- **Set problem A**
Duplicate the part of the overdraft rule text between "Reg E generally" and "and credit unions.", inclusive, word for word.

- **Extracted text**
■ ■ ■ ■

Reg E generally prohibits financial institutions from conditioning the extension of credit to a consumer on repayment by preauthorized EFTs.[1]Currently, Reg E exempts overdraft credit plans—temporary loans to cover account charges exceeding an account’s available balance—from this prohibition.[2]As a result, financial institutions have been able to condition the use of their overdraft credit plans on consumers agreeing to repay the overdraft automatically through EFTs. The Bureau’s new regulation, scheduled to become effective October 1, 2025,[3] would end this practice for large banks and credit unions.
What Institutions Will Be Affected?
The Bureau’s final rule applies solely to insured depository institutions and credit unions with more than $10 billion in assets.[4] The Bureau justified this limitation on the rule’s scope by explaining that the $10 billion threshold would provide additional protections to most consumers using overdraft credit, while also accounting for the different challenges smaller institutions face in adapting to changing regulatory frameworks.[5]
Although this rule would not apply to financial institutions with less than $10 billion in assets, the Bureau noted that it will “continue to monitor the market in coordination with State and Federal supervisors,” suggesting the rule could eventually be extended to cover all financial institutions offering overdraft credit plans.[6]
How Will Affected Institutions Need to Change?
Financial institutions with more than $10 billion in assets will no longer be able to condition their overdraft credit plans on repayment by preauthorized EFTs. Such institutions will be required to offer consumers at least one other option to repay overdraft credit. While consumers can still agree to automatic repayment by preauthorized EFT, affected institutions will need to offer, for example, an option to manually authorize repayment online or in-app with a one-time transfer from the consumer’s asset account.[7]
Legal and Political Headwinds: The Final Rule’s Uncertain Future
Although slated for October 1, 2025, there is no guarantee that the final rule will take effect as written. A group of trade associations and banks has sued the Bureau, challenging the rule and moving for a preliminary injunction to stop the rule from going into effect while the case is litigated.[8] In addition to surviving this litigation, the rule will also need to survive scrutiny from the new Republican administration, which has already halted the effective date of all final rules that have been issued but not yet come into effect.

■ ■ ■ ■

- **Set problem B**
Present only the records from their first line through the line holding "common name: Wild boar", inclusive, as a Markdown table with the columns Row and Line, numbering each line and leaving out blank lines.

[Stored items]

■ ■ ■ ■

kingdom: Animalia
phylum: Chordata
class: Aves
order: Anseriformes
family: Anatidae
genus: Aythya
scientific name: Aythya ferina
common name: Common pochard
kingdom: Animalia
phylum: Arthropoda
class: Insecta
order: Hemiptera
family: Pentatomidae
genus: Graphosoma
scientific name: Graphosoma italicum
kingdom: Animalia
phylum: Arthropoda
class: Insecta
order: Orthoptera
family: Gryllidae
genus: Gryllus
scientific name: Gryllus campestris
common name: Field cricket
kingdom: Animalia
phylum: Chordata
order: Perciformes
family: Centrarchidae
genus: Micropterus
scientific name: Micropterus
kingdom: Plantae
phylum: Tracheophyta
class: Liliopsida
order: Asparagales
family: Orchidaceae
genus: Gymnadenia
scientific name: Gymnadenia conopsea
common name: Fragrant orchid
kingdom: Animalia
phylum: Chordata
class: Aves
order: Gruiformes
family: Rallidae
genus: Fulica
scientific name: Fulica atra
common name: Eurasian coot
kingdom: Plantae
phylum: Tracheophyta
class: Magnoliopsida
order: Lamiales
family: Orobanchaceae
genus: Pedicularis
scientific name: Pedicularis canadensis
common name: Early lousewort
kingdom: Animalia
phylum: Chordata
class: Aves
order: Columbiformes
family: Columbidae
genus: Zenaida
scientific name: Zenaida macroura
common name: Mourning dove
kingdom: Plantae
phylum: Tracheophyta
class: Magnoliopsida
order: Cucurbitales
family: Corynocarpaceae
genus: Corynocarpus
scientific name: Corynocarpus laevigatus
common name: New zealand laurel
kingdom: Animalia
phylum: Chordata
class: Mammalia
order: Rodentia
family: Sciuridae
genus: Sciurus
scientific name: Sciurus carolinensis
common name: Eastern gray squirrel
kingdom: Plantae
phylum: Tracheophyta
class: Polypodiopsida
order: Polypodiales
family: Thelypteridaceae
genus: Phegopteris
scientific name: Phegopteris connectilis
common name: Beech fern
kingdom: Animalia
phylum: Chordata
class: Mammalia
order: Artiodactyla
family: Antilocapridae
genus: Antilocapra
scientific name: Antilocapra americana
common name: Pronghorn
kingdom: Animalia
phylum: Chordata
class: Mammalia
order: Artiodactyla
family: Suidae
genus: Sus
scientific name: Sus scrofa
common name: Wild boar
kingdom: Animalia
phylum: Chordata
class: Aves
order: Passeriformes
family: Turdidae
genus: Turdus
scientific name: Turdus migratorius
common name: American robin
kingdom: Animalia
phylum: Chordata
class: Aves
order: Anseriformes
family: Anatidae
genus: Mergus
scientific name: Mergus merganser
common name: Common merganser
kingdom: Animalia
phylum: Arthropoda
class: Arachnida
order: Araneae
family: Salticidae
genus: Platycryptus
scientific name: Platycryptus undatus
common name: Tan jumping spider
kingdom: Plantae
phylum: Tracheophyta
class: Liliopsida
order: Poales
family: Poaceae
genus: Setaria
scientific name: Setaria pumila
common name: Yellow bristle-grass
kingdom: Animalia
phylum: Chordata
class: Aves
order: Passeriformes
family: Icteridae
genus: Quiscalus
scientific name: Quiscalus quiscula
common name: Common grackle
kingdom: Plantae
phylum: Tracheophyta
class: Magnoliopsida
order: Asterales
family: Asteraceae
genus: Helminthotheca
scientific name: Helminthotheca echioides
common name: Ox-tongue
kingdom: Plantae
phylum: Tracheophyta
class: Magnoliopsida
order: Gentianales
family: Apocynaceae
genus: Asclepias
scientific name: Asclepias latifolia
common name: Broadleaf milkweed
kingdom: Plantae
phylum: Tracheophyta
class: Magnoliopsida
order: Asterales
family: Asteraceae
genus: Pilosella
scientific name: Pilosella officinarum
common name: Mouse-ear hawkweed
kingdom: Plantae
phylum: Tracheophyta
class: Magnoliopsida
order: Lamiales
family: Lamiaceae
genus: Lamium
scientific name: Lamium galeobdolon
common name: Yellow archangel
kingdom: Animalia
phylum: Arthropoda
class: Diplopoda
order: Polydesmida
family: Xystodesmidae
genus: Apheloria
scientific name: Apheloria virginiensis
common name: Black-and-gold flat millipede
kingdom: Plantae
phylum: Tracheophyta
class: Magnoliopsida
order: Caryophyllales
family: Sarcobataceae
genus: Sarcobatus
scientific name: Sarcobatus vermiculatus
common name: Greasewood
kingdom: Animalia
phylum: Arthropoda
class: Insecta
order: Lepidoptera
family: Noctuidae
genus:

■ ■ ■ ■

- **Expected answer A**
Reg E generally prohibits financial institutions from conditioning the extension of credit to a consumer on repayment by preauthorized EFTs.[1]Currently, Reg E exempts overdraft credit plans—temporary loans to cover account charges exceeding an account’s available balance—from this prohibition.[2]As a result, financial institutions have been able to condition the use of their overdraft credit plans on consumers agreeing to repay the overdraft automatically through EFTs. The Bureau’s new regulation, scheduled to become effective October 1, 2025,[3] would end this practice for large banks and credit unions.

- **Expected answer B**
| Row | Line |
|---|---|
| 1 | kingdom: Animalia |
| 2 | phylum: Chordata |
| 3 | class: Aves |
| 4 | order: Anseriformes |
| 5 | family: Anatidae |
| 6 | genus: Aythya |
| 7 | scientific name: Aythya ferina |
| 8 | common name: Common pochard |
| 9 | kingdom: Animalia |
| 10 | phylum: Arthropoda |
| 11 | class: Insecta |
| 12 | order: Hemiptera |
| 13 | family: Pentatomidae |
| 14 | genus: Graphosoma |
| 15 | scientific name: Graphosoma italicum |
| 16 | kingdom: Animalia |
| 17 | phylum: Arthropoda |
| 18 | class: Insecta |
| 19 | order: Orthoptera |
| 20 | family: Gryllidae |
| 21 | genus: Gryllus |
| 22 | scientific name: Gryllus campestris |
| 23 | common name: Field cricket |
| 24 | kingdom: Animalia |
| 25 | phylum: Chordata |
| 26 | order: Perciformes |
| 27 | family: Centrarchidae |
| 28 | genus: Micropterus |
| 29 | scientific name: Micropterus |
| 30 | kingdom: Plantae |
| 31 | phylum: Tracheophyta |
| 32 | class: Liliopsida |
| 33 | order: Asparagales |
| 34 | family: Orchidaceae |
| 35 | genus: Gymnadenia |
| 36 | scientific name: Gymnadenia conopsea |
| 37 | common name: Fragrant orchid |
| 38 | kingdom: Animalia |
| 39 | phylum: Chordata |
| 40 | class: Aves |
| 41 | order: Gruiformes |
| 42 | family: Rallidae |
| 43 | genus: Fulica |
| 44 | scientific name: Fulica atra |
| 45 | common name: Eurasian coot |
| 46 | kingdom: Plantae |
| 47 | phylum: Tracheophyta |
| 48 | class: Magnoliopsida |
| 49 | order: Lamiales |
| 50 | family: Orobanchaceae |
| 51 | genus: Pedicularis |
| 52 | scientific name: Pedicularis canadensis |
| 53 | common name: Early lousewort |
| 54 | kingdom: Animalia |
| 55 | phylum: Chordata |
| 56 | class: Aves |
| 57 | order: Columbiformes |
| 58 | family: Columbidae |
| 59 | genus: Zenaida |
| 60 | scientific name: Zenaida macroura |
| 61 | common name: Mourning dove |
| 62 | kingdom: Plantae |
| 63 | phylum: Tracheophyta |
| 64 | class: Magnoliopsida |
| 65 | order: Cucurbitales |
| 66 | family: Corynocarpaceae |
| 67 | genus: Corynocarpus |
| 68 | scientific name: Corynocarpus laevigatus |
| 69 | common name: New zealand laurel |
| 70 | kingdom: Animalia |
| 71 | phylum: Chordata |
| 72 | class: Mammalia |
| 73 | order: Rodentia |
| 74 | family: Sciuridae |
| 75 | genus: Sciurus |
| 76 | scientific name: Sciurus carolinensis |
| 77 | common name: Eastern gray squirrel |
| 78 | kingdom: Plantae |
| 79 | phylum: Tracheophyta |
| 80 | class: Polypodiopsida |
| 81 | order: Polypodiales |
| 82 | family: Thelypteridaceae |
| 83 | genus: Phegopteris |
| 84 | scientific name: Phegopteris connectilis |
| 85 | common name: Beech fern |
| 86 | kingdom: Animalia |
| 87 | phylum: Chordata |
| 88 | class: Mammalia |
| 89 | order: Artiodactyla |
| 90 | family: Antilocapridae |
| 91 | genus: Antilocapra |
| 92 | scientific name: Antilocapra americana |
| 93 | common name: Pronghorn |
| 94 | kingdom: Animalia |
| 95 | phylum: Chordata |
| 96 | class: Mammalia |
| 97 | order: Artiodactyla |
| 98 | family: Suidae |
| 99 | genus: Sus |
| 100 | scientific name: Sus scrofa |
| 101 | common name: Wild boar |